### PROMPT
Using the records below, repeat exactly the lines from the one holding "UMTS can also" through the one holding "The UE domain includes", both ends included, and no others.

(DATASET EXTRACT begins)

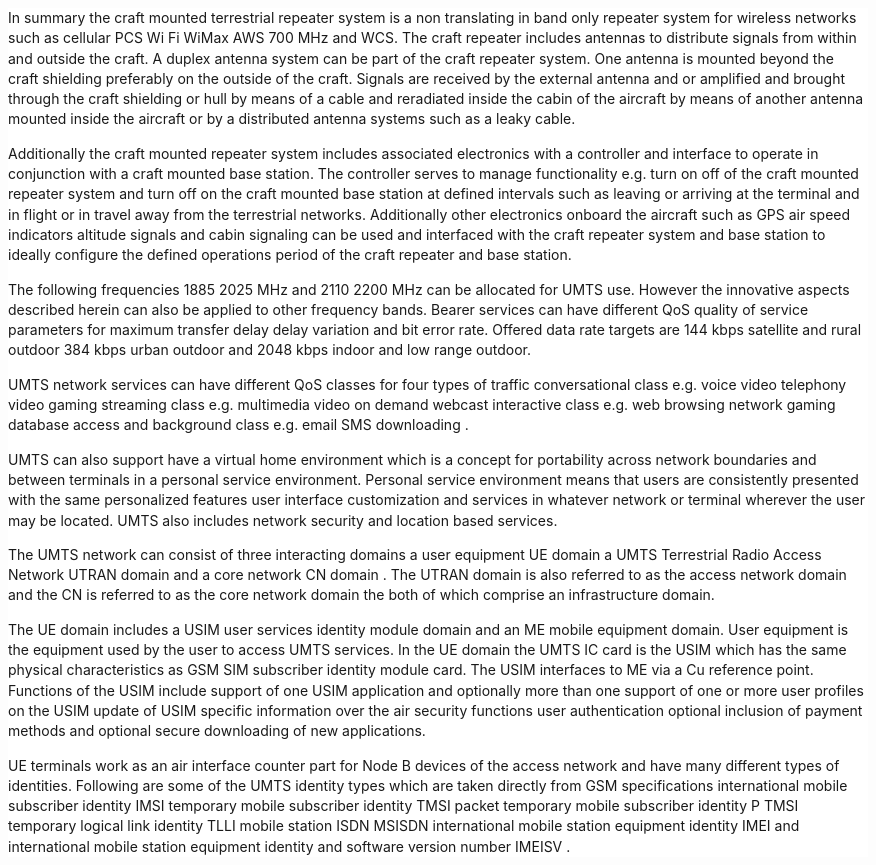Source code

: In summary the craft mounted terrestrial repeater system is a non translating in band only repeater system for wireless networks such as cellular PCS Wi Fi WiMax AWS 700 MHz and WCS. The craft repeater includes antennas to distribute signals from within and outside the craft. A duplex antenna system can be part of the craft repeater system. One antenna is mounted beyond the craft shielding preferably on the outside of the craft. Signals are received by the external antenna and or amplified and brought through the craft shielding or hull by means of a cable and reradiated inside the cabin of the aircraft by means of another antenna mounted inside the aircraft or by a distributed antenna systems such as a leaky cable.

Additionally the craft mounted repeater system includes associated electronics with a controller and interface to operate in conjunction with a craft mounted base station. The controller serves to manage functionality e.g. turn on off of the craft mounted repeater system and turn off on the craft mounted base station at defined intervals such as leaving or arriving at the terminal and in flight or in travel away from the terrestrial networks. Additionally other electronics onboard the aircraft such as GPS air speed indicators altitude signals and cabin signaling can be used and interfaced with the craft repeater system and base station to ideally configure the defined operations period of the craft repeater and base station.

The following frequencies 1885 2025 MHz and 2110 2200 MHz can be allocated for UMTS use. However the innovative aspects described herein can also be applied to other frequency bands. Bearer services can have different QoS quality of service parameters for maximum transfer delay delay variation and bit error rate. Offered data rate targets are 144 kbps satellite and rural outdoor 384 kbps urban outdoor and 2048 kbps indoor and low range outdoor.

UMTS network services can have different QoS classes for four types of traffic conversational class e.g. voice video telephony video gaming streaming class e.g. multimedia video on demand webcast interactive class e.g. web browsing network gaming database access and background class e.g. email SMS downloading .

UMTS can also support have a virtual home environment which is a concept for portability across network boundaries and between terminals in a personal service environment. Personal service environment means that users are consistently presented with the same personalized features user interface customization and services in whatever network or terminal wherever the user may be located. UMTS also includes network security and location based services.

The UMTS network can consist of three interacting domains a user equipment UE domain a UMTS Terrestrial Radio Access Network UTRAN domain and a core network CN domain . The UTRAN domain is also referred to as the access network domain and the CN is referred to as the core network domain the both of which comprise an infrastructure domain.

The UE domain includes a USIM user services identity module domain and an ME mobile equipment domain. User equipment is the equipment used by the user to access UMTS services. In the UE domain the UMTS IC card is the USIM which has the same physical characteristics as GSM SIM subscriber identity module card. The USIM interfaces to ME via a Cu reference point. Functions of the USIM include support of one USIM application and optionally more than one support of one or more user profiles on the USIM update of USIM specific information over the air security functions user authentication optional inclusion of payment methods and optional secure downloading of new applications.

UE terminals work as an air interface counter part for Node B devices of the access network and have many different types of identities. Following are some of the UMTS identity types which are taken directly from GSM specifications international mobile subscriber identity IMSI temporary mobile subscriber identity TMSI packet temporary mobile subscriber identity P TMSI temporary logical link identity TLLI mobile station ISDN MSISDN international mobile station equipment identity IMEI and international mobile station equipment identity and software version number IMEISV .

(DATASET EXTRACT ends)

### ANSWER SPACE
UMTS can also support have a virtual home environment which is a concept for portability across network boundaries and between terminals in a personal service environment. Personal service environment means that users are consistently presented with the same personalized features user interface customization and services in whatever network or terminal wherever the user may be located. UMTS also includes network security and location based services.

The UMTS network can consist of three interacting domains a user equipment UE domain a UMTS Terrestrial Radio Access Network UTRAN domain and a core network CN domain . The UTRAN domain is also referred to as the access network domain and the CN is referred to as the core network domain the both of which comprise an infrastructure domain.

The UE domain includes a USIM user services identity module domain and an ME mobile equipment domain. User equipment is the equipment used by the user to access UMTS services. In the UE domain the UMTS IC card is the USIM which has the same physical characteristics as GSM SIM subscriber identity module card. The USIM interfaces to ME via a Cu reference point. Functions of the USIM include support of one USIM application and optionally more than one support of one or more user profiles on the USIM update of USIM specific information over the air security functions user authentication optional inclusion of payment methods and optional secure downloading of new applications.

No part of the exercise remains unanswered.